Activity:
Once the images are set aside, return every entry exactly.

*** Opening Records provided ***

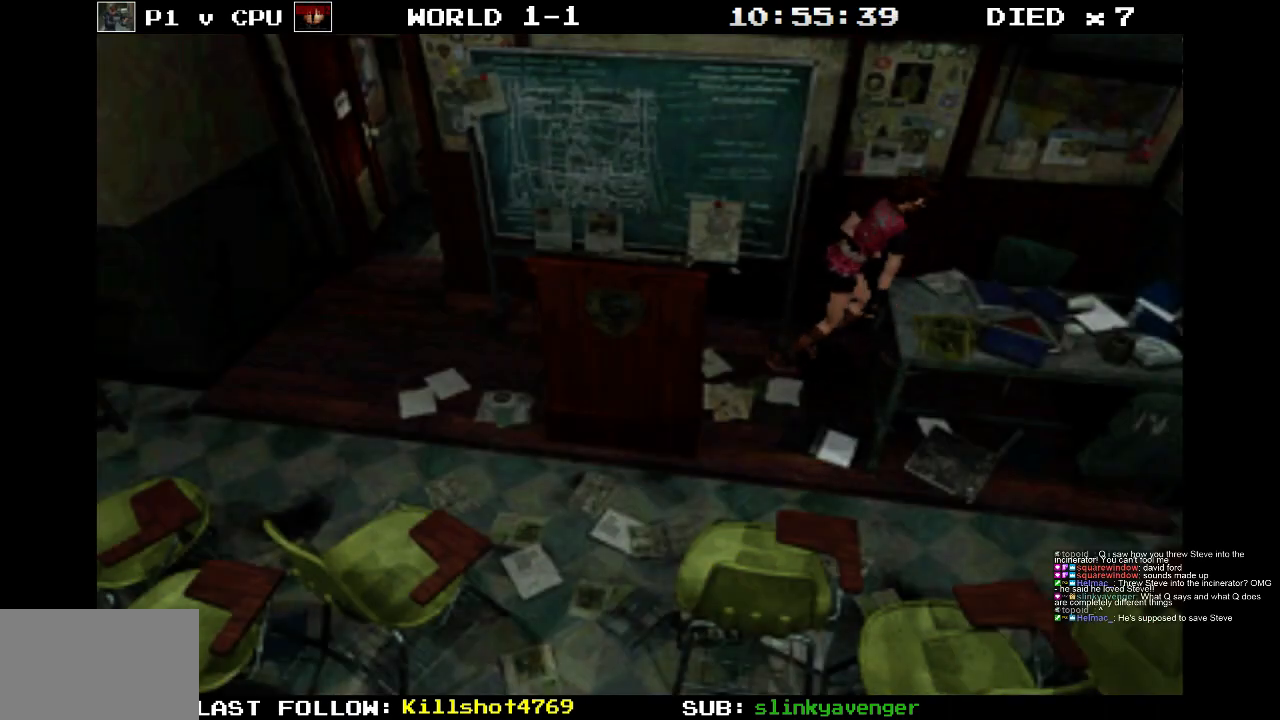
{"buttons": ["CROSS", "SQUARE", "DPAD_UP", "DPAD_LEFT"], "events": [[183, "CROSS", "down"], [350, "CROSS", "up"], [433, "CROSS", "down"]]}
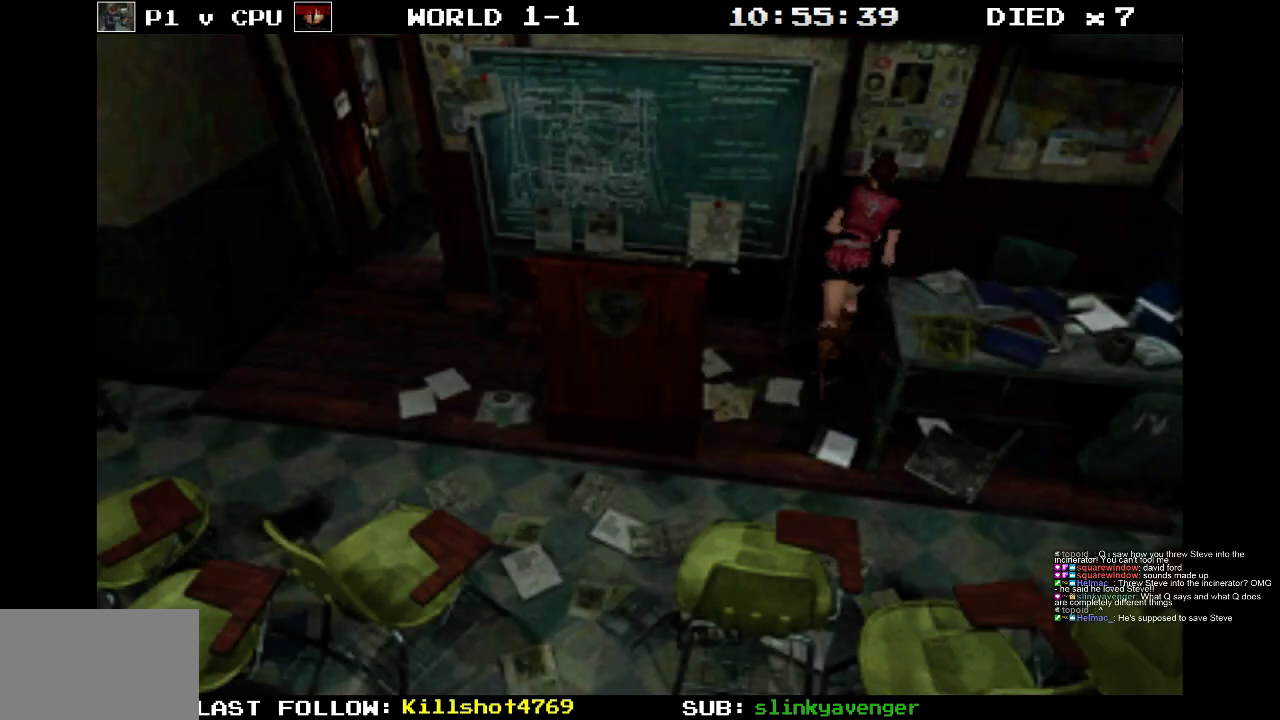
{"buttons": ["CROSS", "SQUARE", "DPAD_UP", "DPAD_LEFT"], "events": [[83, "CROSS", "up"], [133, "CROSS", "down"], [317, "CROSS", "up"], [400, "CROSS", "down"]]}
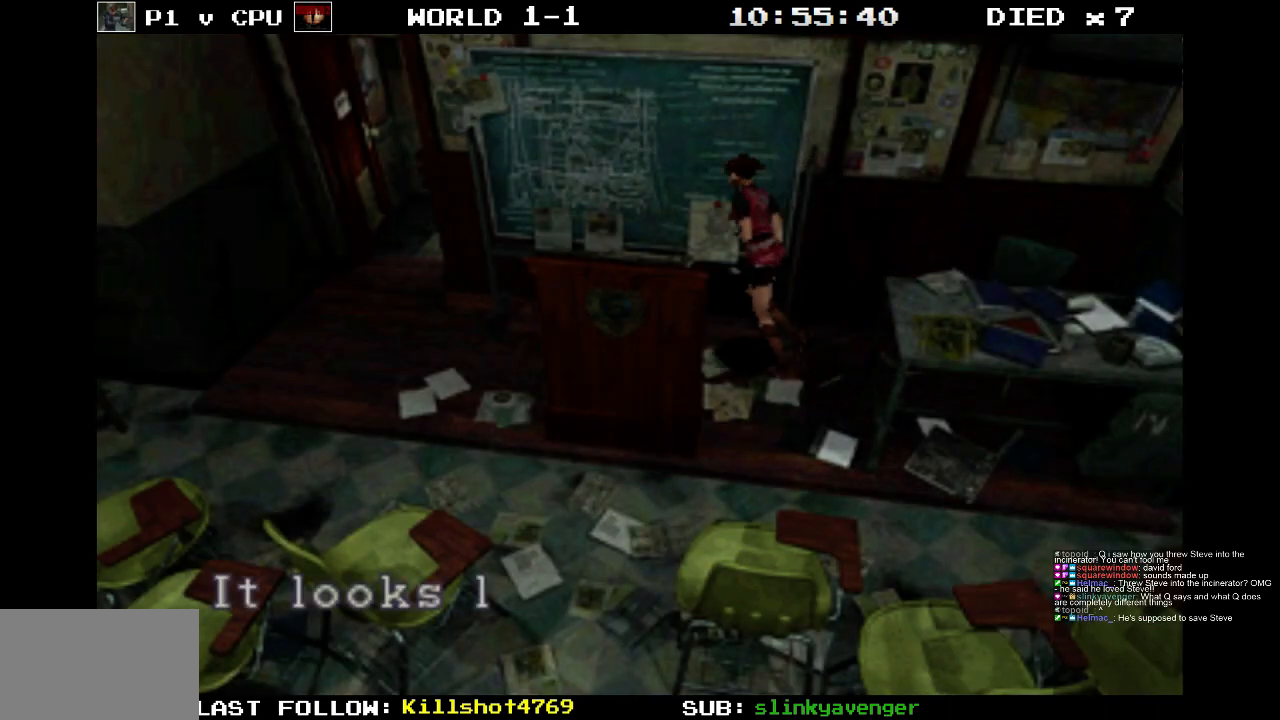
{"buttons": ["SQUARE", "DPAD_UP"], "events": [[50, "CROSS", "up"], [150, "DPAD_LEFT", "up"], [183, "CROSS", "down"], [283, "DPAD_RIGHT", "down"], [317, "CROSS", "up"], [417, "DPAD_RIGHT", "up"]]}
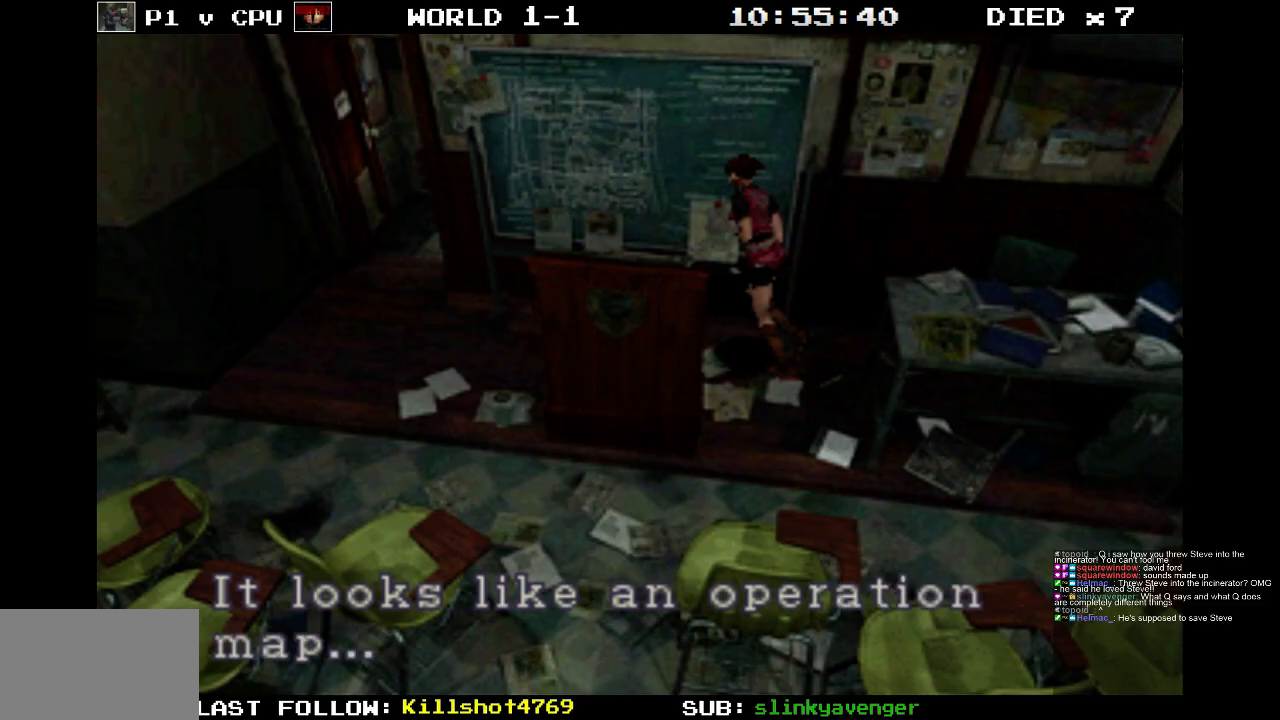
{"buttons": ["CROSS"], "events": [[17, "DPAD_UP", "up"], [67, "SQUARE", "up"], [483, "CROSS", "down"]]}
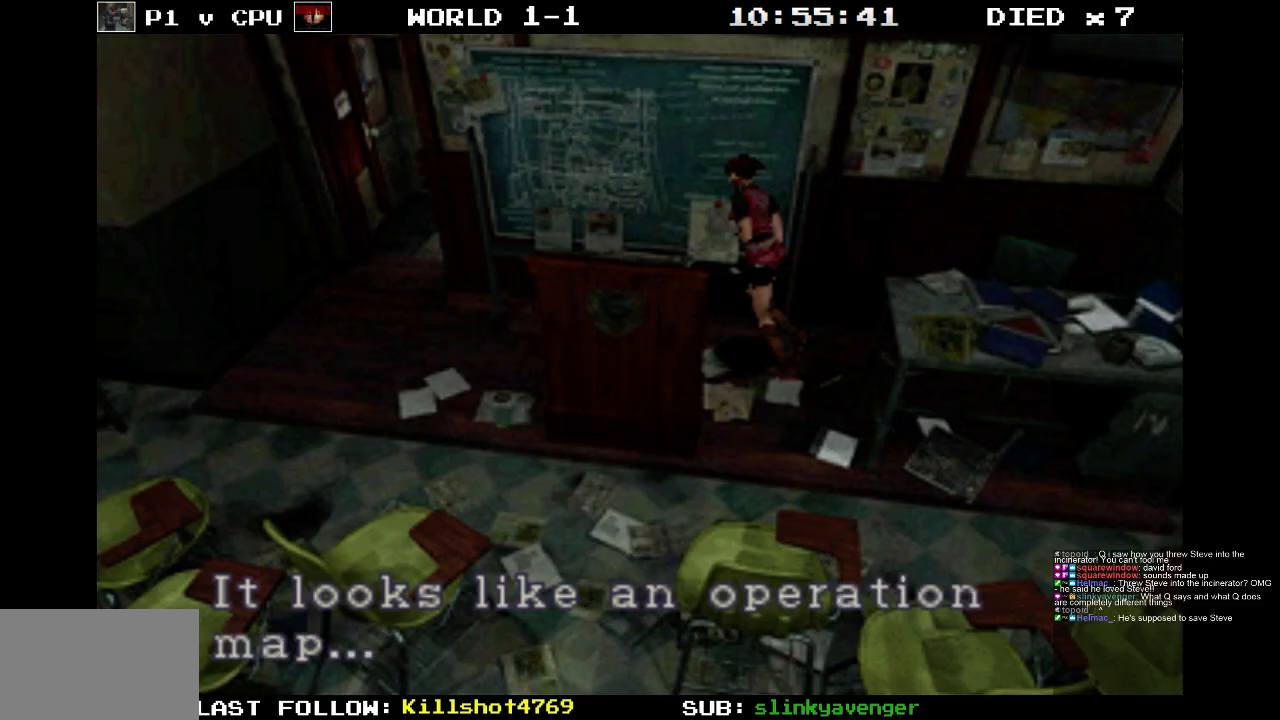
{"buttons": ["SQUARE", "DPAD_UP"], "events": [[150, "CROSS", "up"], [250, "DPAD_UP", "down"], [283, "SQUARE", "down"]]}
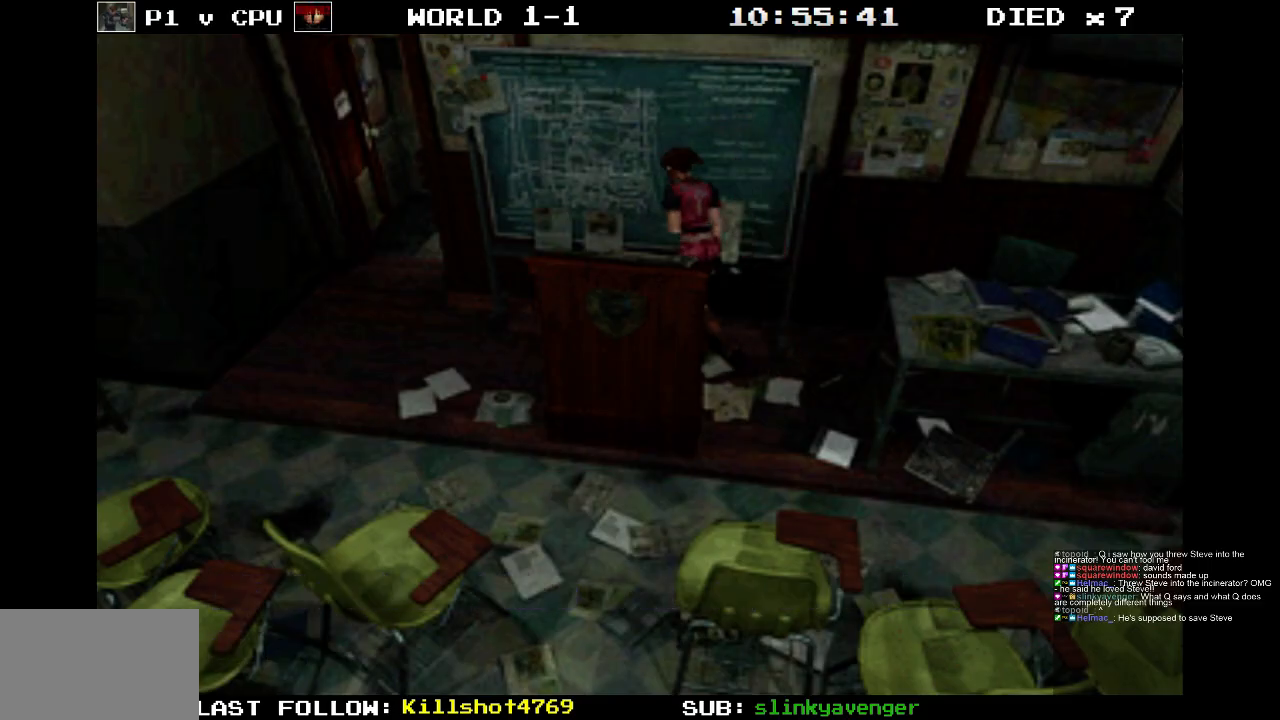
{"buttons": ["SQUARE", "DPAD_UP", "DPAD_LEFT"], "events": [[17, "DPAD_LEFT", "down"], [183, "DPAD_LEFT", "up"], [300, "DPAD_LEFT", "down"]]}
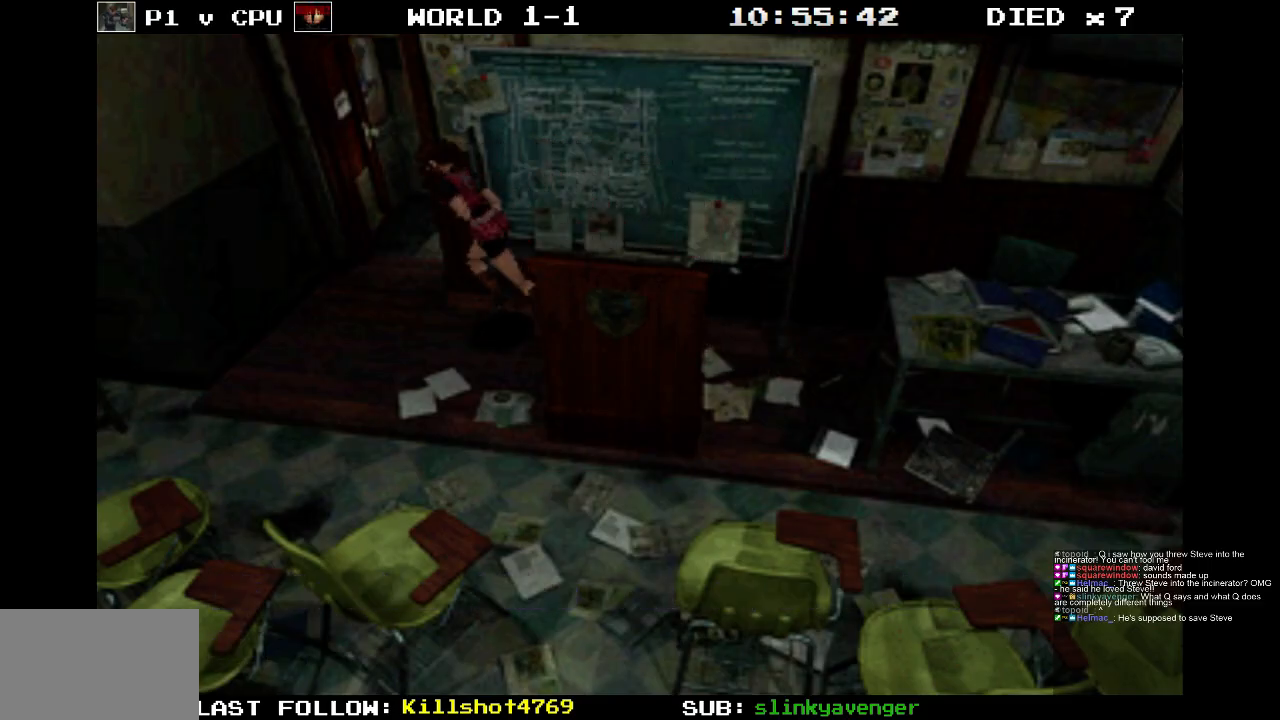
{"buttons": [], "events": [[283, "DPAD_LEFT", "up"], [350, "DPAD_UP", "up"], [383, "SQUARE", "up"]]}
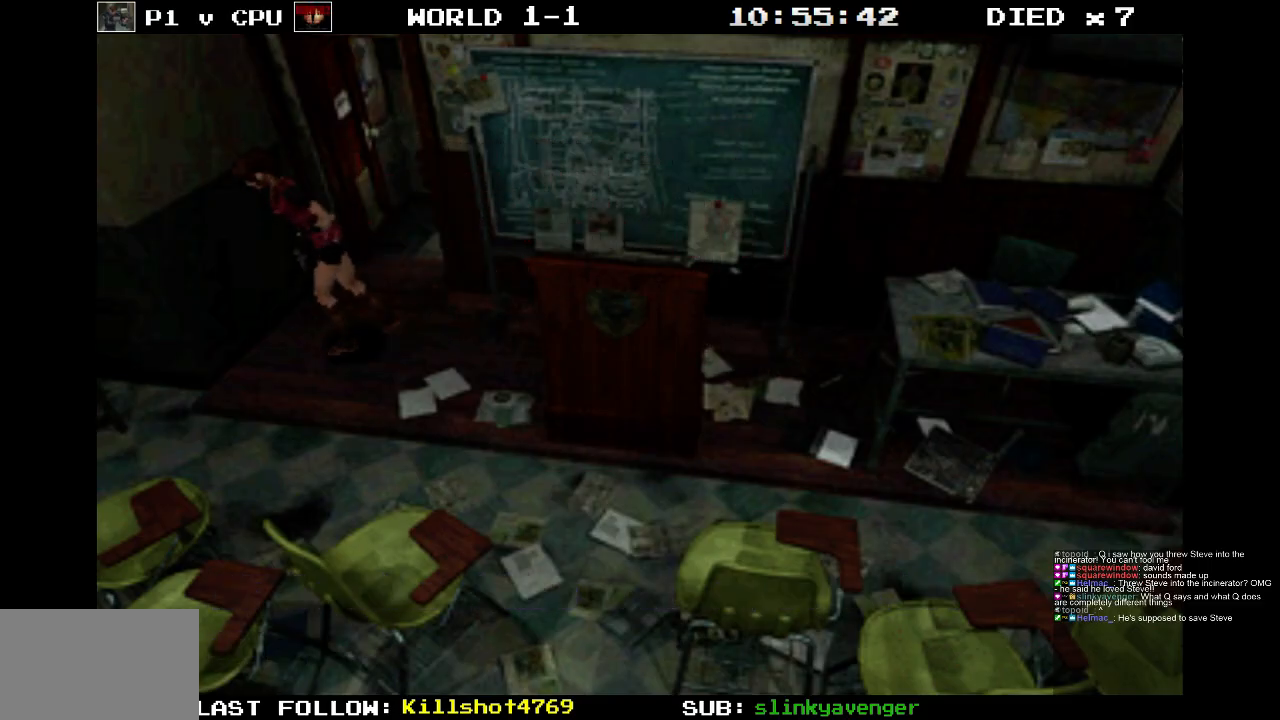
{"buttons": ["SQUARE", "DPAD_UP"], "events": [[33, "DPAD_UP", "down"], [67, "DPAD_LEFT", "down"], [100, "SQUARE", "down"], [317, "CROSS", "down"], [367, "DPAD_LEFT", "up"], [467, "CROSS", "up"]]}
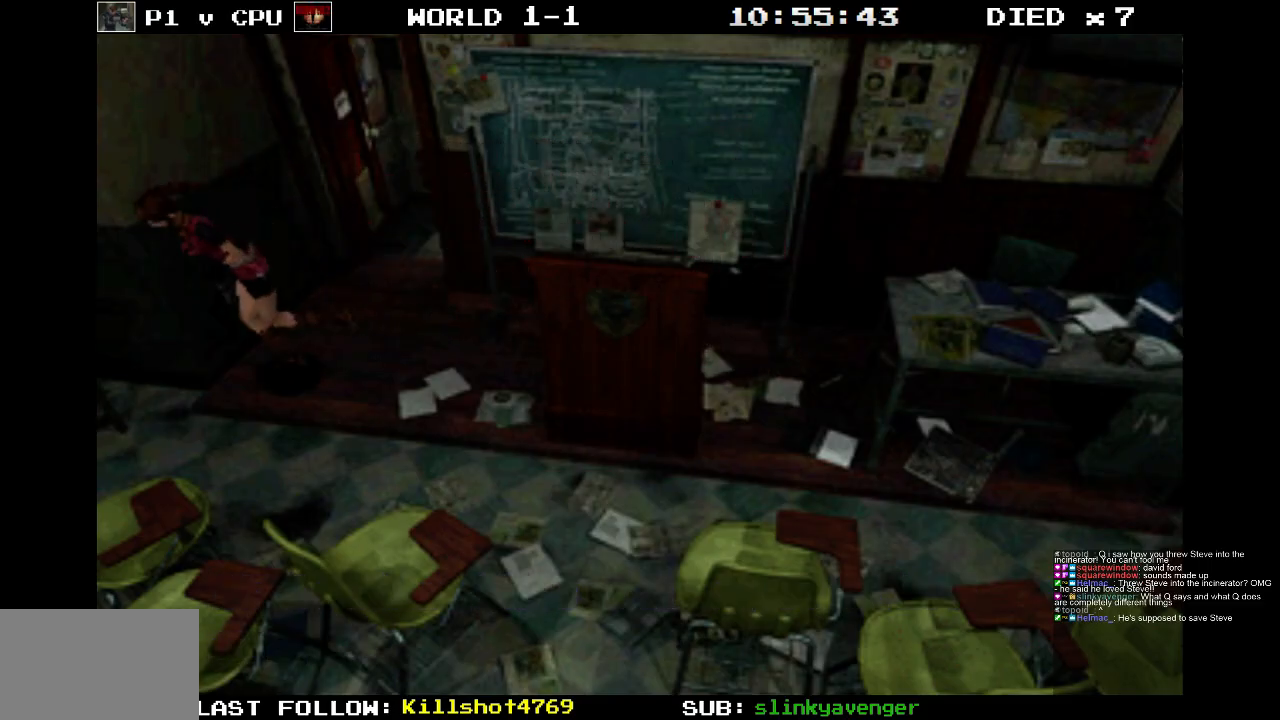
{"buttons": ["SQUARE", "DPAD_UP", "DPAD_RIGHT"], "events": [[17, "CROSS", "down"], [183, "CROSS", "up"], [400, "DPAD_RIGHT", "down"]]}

*** Closing Records provided ***

Finished exercise:
{"buttons": ["CROSS", "SQUARE", "DPAD_UP", "DPAD_LEFT"], "events": [[183, "CROSS", "down"], [350, "CROSS", "up"], [433, "CROSS", "down"]]}
{"buttons": ["CROSS", "SQUARE", "DPAD_UP", "DPAD_LEFT"], "events": [[83, "CROSS", "up"], [133, "CROSS", "down"], [317, "CROSS", "up"], [400, "CROSS", "down"]]}
{"buttons": ["SQUARE", "DPAD_UP"], "events": [[50, "CROSS", "up"], [150, "DPAD_LEFT", "up"], [183, "CROSS", "down"], [283, "DPAD_RIGHT", "down"], [317, "CROSS", "up"], [417, "DPAD_RIGHT", "up"]]}
{"buttons": ["CROSS"], "events": [[17, "DPAD_UP", "up"], [67, "SQUARE", "up"], [483, "CROSS", "down"]]}
{"buttons": ["SQUARE", "DPAD_UP"], "events": [[150, "CROSS", "up"], [250, "DPAD_UP", "down"], [283, "SQUARE", "down"]]}
{"buttons": ["SQUARE", "DPAD_UP", "DPAD_LEFT"], "events": [[17, "DPAD_LEFT", "down"], [183, "DPAD_LEFT", "up"], [300, "DPAD_LEFT", "down"]]}
{"buttons": [], "events": [[283, "DPAD_LEFT", "up"], [350, "DPAD_UP", "up"], [383, "SQUARE", "up"]]}
{"buttons": ["SQUARE", "DPAD_UP"], "events": [[33, "DPAD_UP", "down"], [67, "DPAD_LEFT", "down"], [100, "SQUARE", "down"], [317, "CROSS", "down"], [367, "DPAD_LEFT", "up"], [467, "CROSS", "up"]]}
{"buttons": ["SQUARE", "DPAD_UP", "DPAD_RIGHT"], "events": [[17, "CROSS", "down"], [183, "CROSS", "up"], [400, "DPAD_RIGHT", "down"]]}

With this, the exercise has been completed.